What you do is then decide how much apple to ale you want. If you want 2:1 then take two gallons of apple juice and 1 gallon of beer wort and mix them together and add either a beer yeast or a wine yeast. If you are looking for a more beery cider then perhaps 1:1 or 1:2. 
What yeast might you use? Your call. You might go for a beer yeast - say Nottingham or Safale US-04 or US-05 or you might go for your favorite wine yeast or 71B. 
Using 1 lb of extract for every gallon of ale and using apple juice will give you a starting gravity of about 1.045 - 1.050 or a potential of close to 6% ABV. That is not a "session ale". (I think Guiness is about 3%). If you are looking for a cider ale that has hops you might look for a liquid malt extract with added hops. Liquid extract has a lower gravity pound for pound (1.036), so you may want about 1.25 lbs for every gallon of wort. 
Good luck!


----------



## fivebk (Oct 30, 2016)

Thanks for the info

BOB


----------



## botigol (Nov 3, 2016)

I have followed the recipe in the following link several times with good success. I've used different yeasts and added blackberry puree to one batch; quite flexible:

http://www.homebrewtalk.com/showthread.php?t=117117


----------



## fivebk (Nov 10, 2016)

Ok, so I decided to use Nottingham yeast in this Ale/Cider batch after talking with a local brew shop. If I start with a SG of 1.045/1.050 using the Nottingham yeast it stands to reason it will ferment to dry. I will then be adding priming sugar and bottle it in beer bottles. I will probably want to sweeten this some so what non-fermentable sugar can I use? Mailto-dextrine? Lactose?

BOB

PS. Sorry for all the questions guys when this isn't really a beer I'm making


----------



## Elmer (Nov 11, 2016)

fivebk said:


> Ok, so I decided to use Nottingham yeast in this Ale/Cider batch after talking with a local brew shop. If I start with a SG of 1.045/1.050 using the Nottingham yeast it stands to reason it will ferment to dry. I will then be adding priming sugar and bottle it in beer bottles. I will probably want to sweeten this some so what non-fermentable sugar can I use? Mailto-dextrine? Lactose?
> 
> 
> 
> ...




The last couple of years I have made cider using notty ale yeast.
It never ferments to dry, in my experience it usually stops around 1.010 to 1.006.
I use prime sugar and bottle condition.
I end up with a very dry- tasty cider.

This year I am going to use US-04, which I have been told leaves a little more fruity flavor


----------



## botigol (Nov 11, 2016)

The use of non-fermentable sugars seems to be pretty subjective in that from my reading different people pick up different flavors from each of them, which you may or may not find objectionable. Secondarily, I haven't tried Redd's, but have read that it is pretty sweet, so depending on the non-fermentable you choose, it may take a significant amount of it to reach the amount of sweetness that you want.
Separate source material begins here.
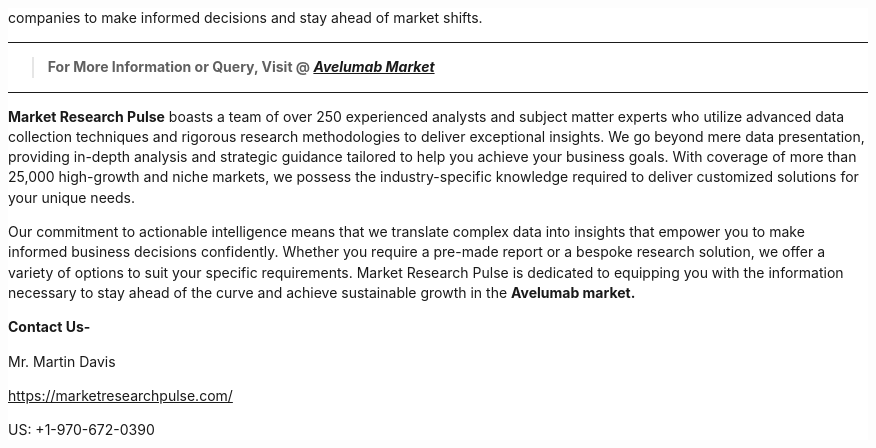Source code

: companies to make informed decisions and stay ahead of market shifts.</p><hr /><blockquote><p><strong>For More Information or Query, Visit @&nbsp;<em><a href="https://marketresearchpulse.com/report/3573/avelumab-market?utm_source=Linkedin&utm_medium=022">Avelumab Market</a></em></strong></p></blockquote><hr /><p><strong>Market Research Pulse</strong> boasts a team of over 250 experienced analysts and subject matter experts who utilize advanced data collection techniques and rigorous research methodologies to deliver exceptional insights. We go beyond mere data presentation, providing in-depth analysis and strategic guidance tailored to help you achieve your business goals. With coverage of more than 25,000 high-growth and niche markets, we possess the industry-specific knowledge required to deliver customized solutions for your unique needs.</p><p>Our commitment to actionable intelligence means that we translate complex data into insights that empower you to make informed business decisions confidently. Whether you require a pre-made report or a bespoke research solution, we offer a variety of options to suit your specific requirements. Market Research Pulse is dedicated to equipping you with the information necessary to stay ahead of the curve and achieve sustainable growth in the <strong>Avelumab market.</strong></p><p><strong>Contact Us-</strong></p><p>Mr. Martin Davis</p><p>https://marketresearchpulse.com/</p><p>US: +1-970-672-0390</p>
The easier route would be to use the keg that you had mentioned earlier. Then after fermentation you could add potassium metabisulfite, potassium sorbate and then whichever actual sugar you choose since carbonation would be handled by your kegging system.


----------



## BernardSmith (Nov 11, 2016)

fivebk said:


> Ok, so I decided to use Nottingham yeast in this Ale/Cider batch after talking with a local brew shop. If I start with a SG of 1.045/1.050 using the Nottingham yeast it stands to reason it will ferment to dry. I will then be adding priming sugar and bottle it in beer bottles. I will probably want to sweeten this some so what non-fermentable sugar can I use? Mailto-dextrine? Lactose?
> 
> BOB
> 
> PS. Sorry for all the questions guys when this isn't really a beer I'm making



Whoa, Nelly! Not sure that it stands to reason that it will ferment dry. You are not fermenting only simple sugars. If you are making an apple ale (whether the key element is the cider or the malt) as long as you have added malted grains or extract there will be enough non fermentables in the malt to provide some sweetness. This is why beer generally finishes sweet (an FG of about 1.015 or thereabouts). Of course , the final gravity will depend on how much must there is to wort. In other words, if you have mixed say 2 gallons of apple juice with 1 gallon of wort then the final gravity might be closer to 1.005 (plus or minus)


----------